Direct Matin Montpellier Plus

18-10-2017

« UNE VISION APAISÉE DU MYTHE DE PROMÉTHÉE »

Le dernier ouvrage de Fabrice Mouthon : Le sourire de Prométhée l’Homme et la nature au Moyen-Âge, enquête sur les relations entre l’Homme et la Nature au cours du millénaire médiéval qui sera le sujet de la conférence de ce soir.

Quel a été votre parcours et d’où vient votre intérêt pour les sociétés médiévales ?

J’ai fait mes études à bordeaux, d’abord en Économie (DEUG Sciences économique, maîtrise de gestion puis agrégation) puis en Histoire (licence maîtrise, doctorat). Après neuf ans comme professeur d’économie et de gestion en Lycée, je deviens maître de conférences en histoire du Moyen âge à l’université de Savoie en 1996.

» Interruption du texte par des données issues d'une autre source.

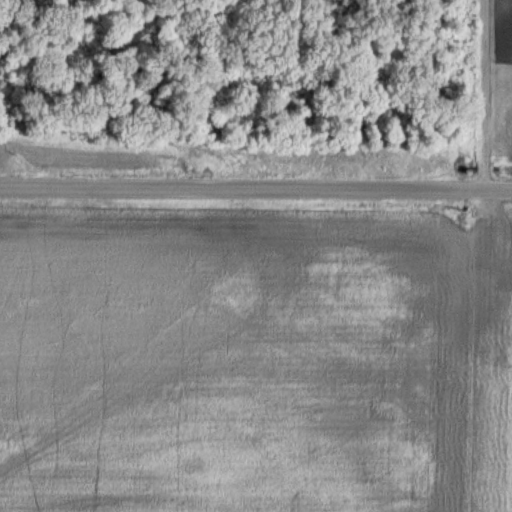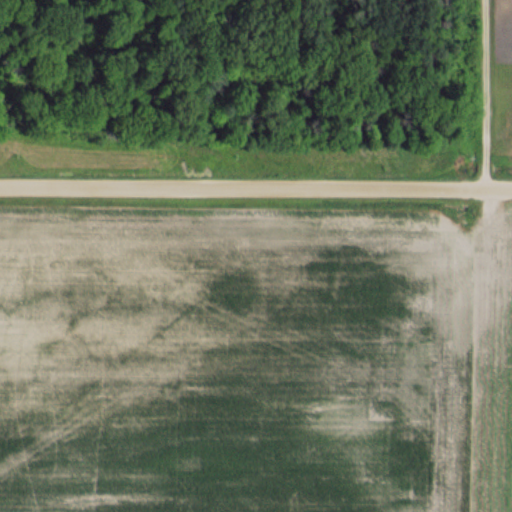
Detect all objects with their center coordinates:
road: (256, 185)
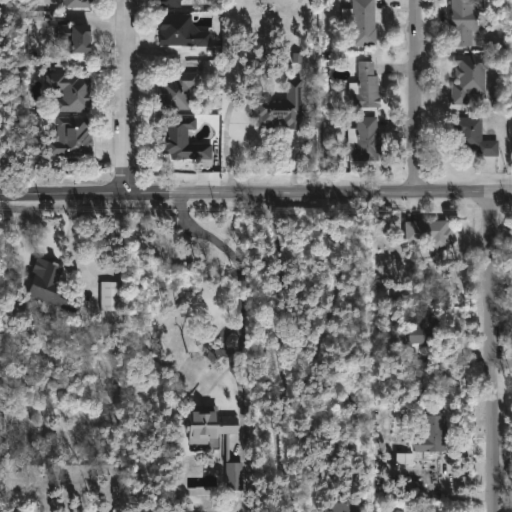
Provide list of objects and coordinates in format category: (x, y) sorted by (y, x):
building: (75, 3)
building: (77, 3)
building: (170, 3)
building: (171, 3)
building: (346, 15)
building: (466, 20)
building: (466, 21)
building: (363, 22)
building: (364, 22)
building: (181, 31)
building: (182, 31)
building: (76, 37)
building: (77, 37)
building: (470, 76)
building: (469, 78)
building: (366, 86)
building: (368, 87)
building: (178, 90)
building: (71, 92)
building: (73, 92)
building: (178, 93)
road: (125, 96)
road: (419, 97)
building: (282, 108)
building: (283, 108)
building: (473, 137)
building: (475, 137)
building: (72, 138)
building: (183, 139)
building: (365, 139)
building: (74, 140)
building: (182, 140)
building: (364, 140)
road: (256, 193)
building: (430, 234)
building: (430, 234)
road: (74, 242)
road: (244, 270)
building: (51, 286)
building: (54, 287)
building: (110, 296)
building: (422, 328)
building: (428, 329)
road: (496, 352)
road: (282, 353)
building: (208, 424)
building: (432, 434)
building: (434, 434)
building: (216, 436)
building: (234, 476)
building: (348, 503)
building: (349, 505)
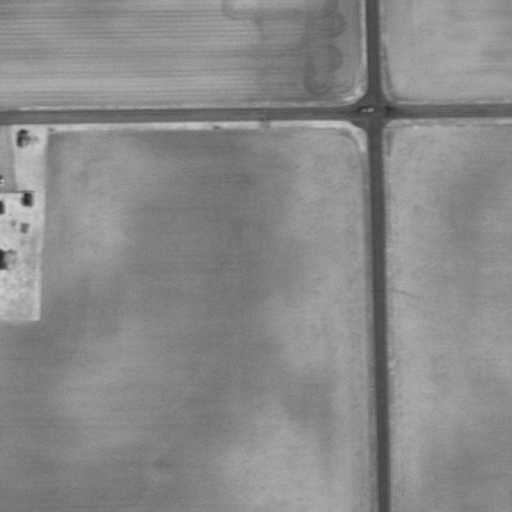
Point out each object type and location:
road: (256, 113)
building: (3, 206)
road: (378, 255)
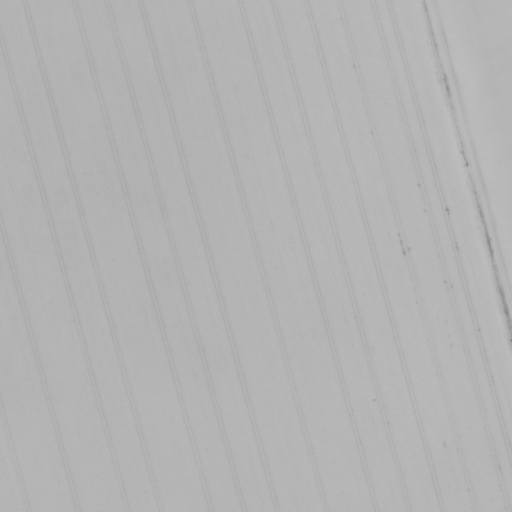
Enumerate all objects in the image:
road: (466, 142)
road: (77, 174)
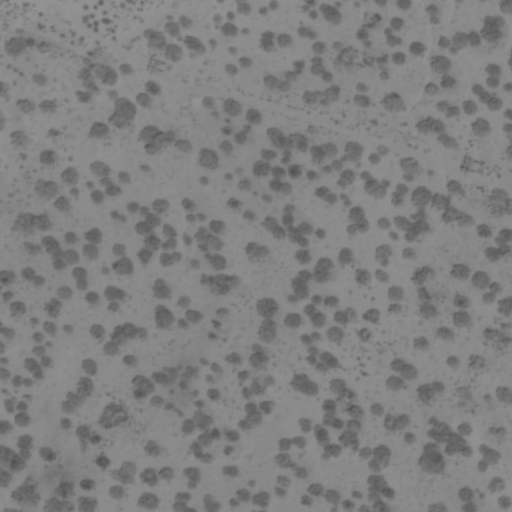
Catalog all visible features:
power tower: (161, 67)
power tower: (476, 168)
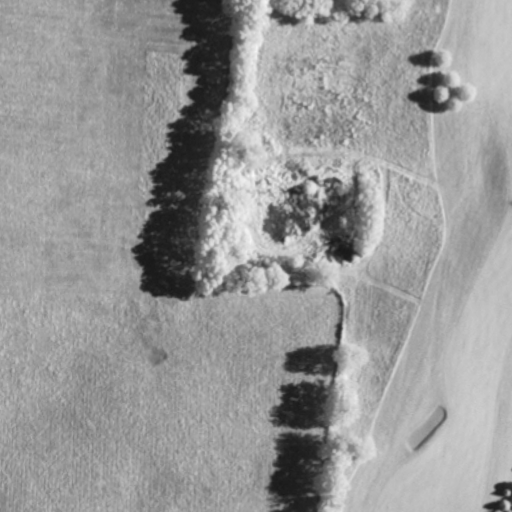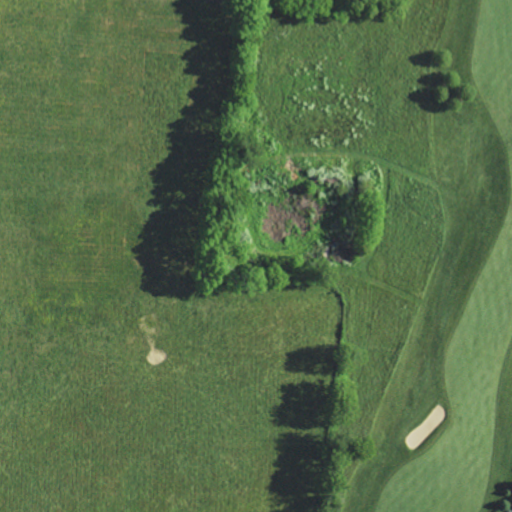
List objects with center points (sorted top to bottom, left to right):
park: (429, 271)
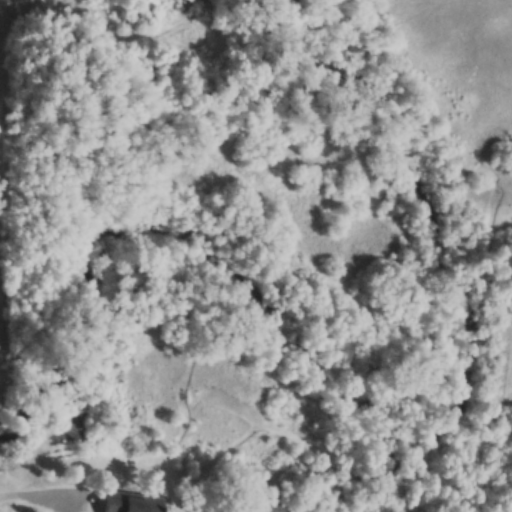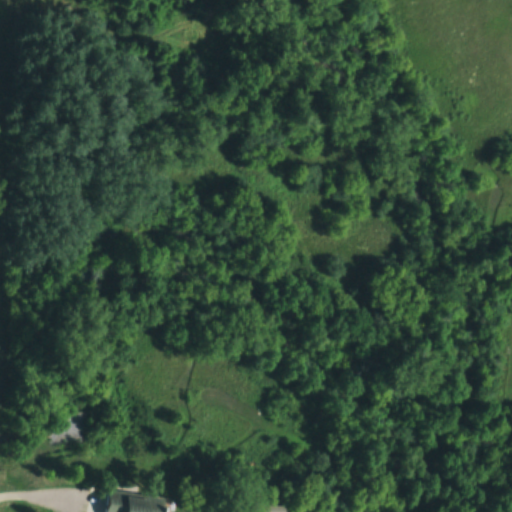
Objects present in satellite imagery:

Quelle est la plus grande question qui vous anime dans votre recherche ?

Depuis le départ j’ai souhaité travailler sur le monde paysan, les villages, les champs, les institutions villageoises. Depuis plusieurs années, ce sont les rapports entre les sociétés anciennes et leur environnement, particulièrement l’environnement montagnard et ses contraintes.

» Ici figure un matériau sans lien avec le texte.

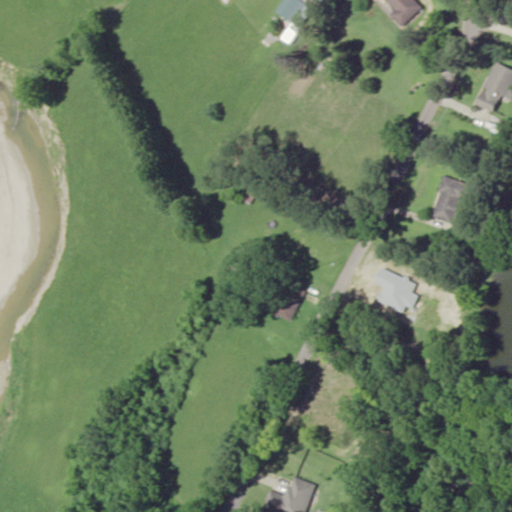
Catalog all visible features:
building: (405, 10)
building: (295, 15)
road: (480, 19)
building: (498, 87)
building: (455, 201)
road: (387, 263)
building: (289, 299)
building: (294, 497)
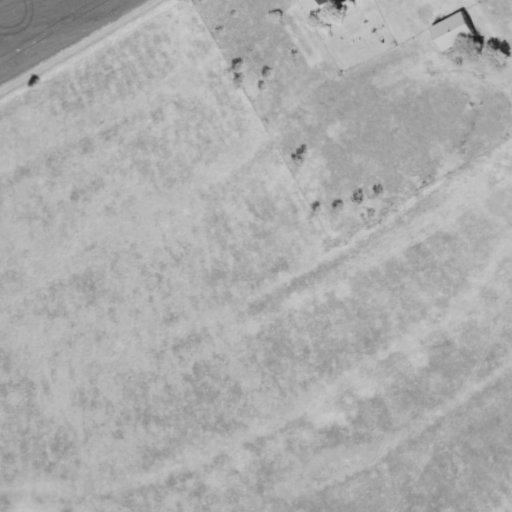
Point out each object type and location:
building: (323, 1)
road: (27, 19)
building: (454, 30)
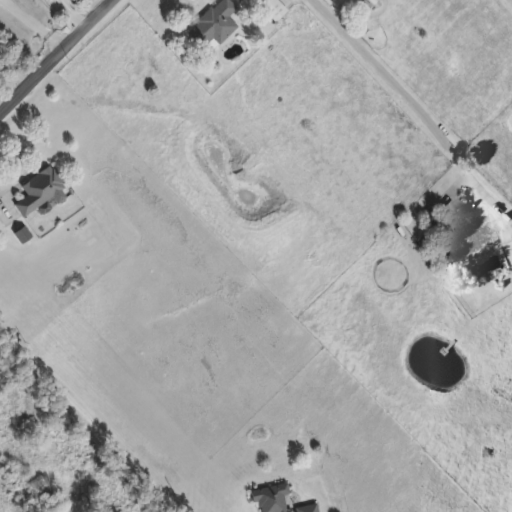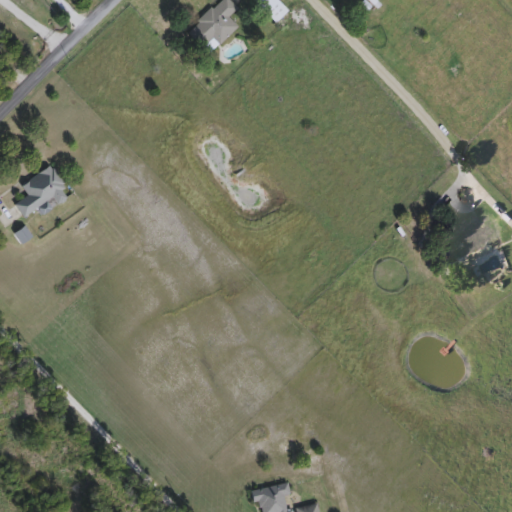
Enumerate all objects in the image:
building: (274, 9)
building: (274, 9)
road: (64, 15)
road: (35, 23)
building: (217, 24)
building: (217, 25)
road: (55, 55)
road: (402, 94)
building: (42, 193)
building: (42, 193)
building: (474, 243)
building: (474, 244)
road: (88, 420)
building: (279, 501)
building: (279, 501)
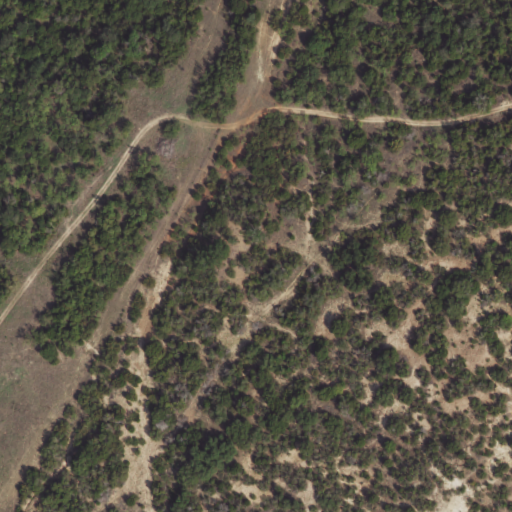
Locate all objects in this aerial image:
road: (389, 120)
road: (291, 134)
road: (231, 270)
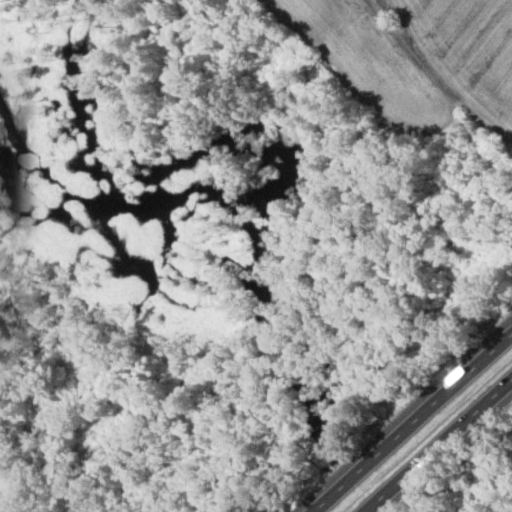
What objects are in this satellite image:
road: (417, 427)
road: (442, 449)
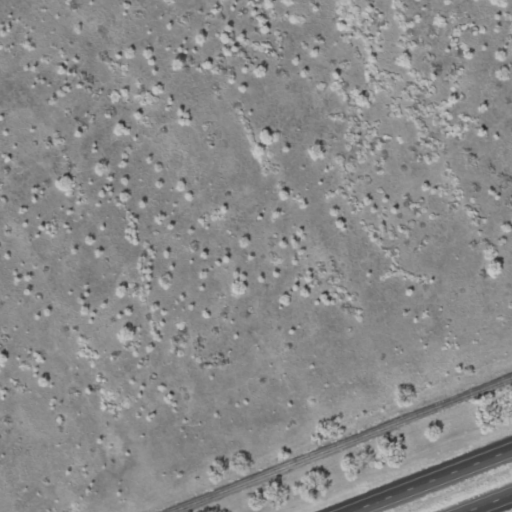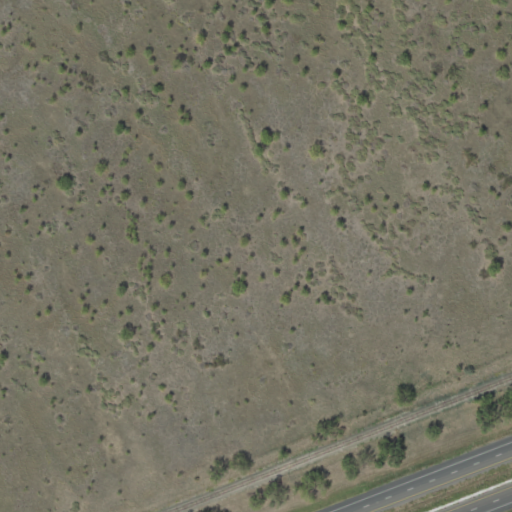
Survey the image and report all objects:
railway: (341, 444)
road: (437, 483)
road: (491, 504)
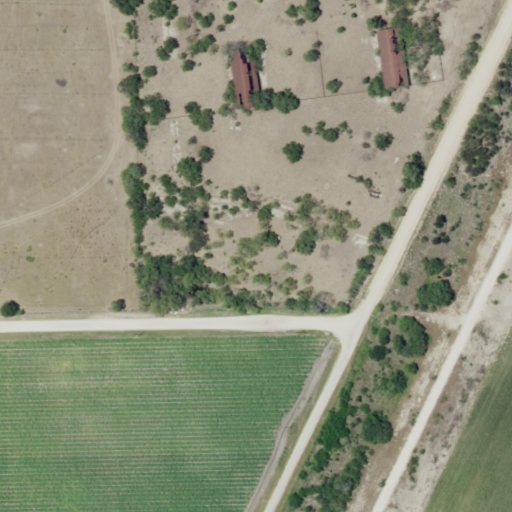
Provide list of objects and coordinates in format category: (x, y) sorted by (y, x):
building: (392, 57)
building: (241, 78)
road: (429, 163)
building: (378, 184)
road: (489, 237)
road: (178, 328)
road: (413, 398)
road: (312, 419)
building: (501, 488)
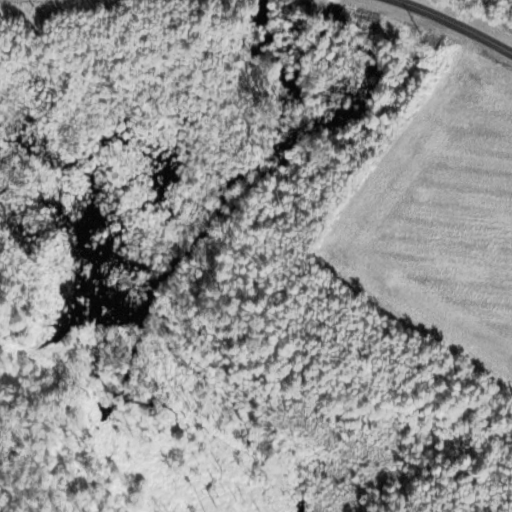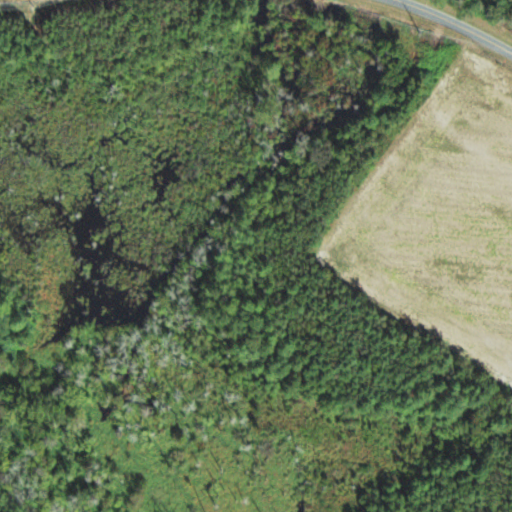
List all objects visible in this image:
road: (453, 24)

Quels sont les plus grands changements environnementaux qui ont marqué le millénaire médiéval ?

Incontestablement ce que l’on appelle « les grands défrichements » c’est-à-dire la transformation des bois, des marais, des landes en champs, en prés ainsi que la création de milliers de villages et de villes entre l’an mille et la fin du XIIIe siècle. C’est aussi l’époque où sur les bords de la mer du Nord, les hommes commencent à créer des digues et des polders, créant un littoral complètement artificiel sur des centaines de kilomètres.

Ont-ils une origine davantage conceptuelle ou technologique ?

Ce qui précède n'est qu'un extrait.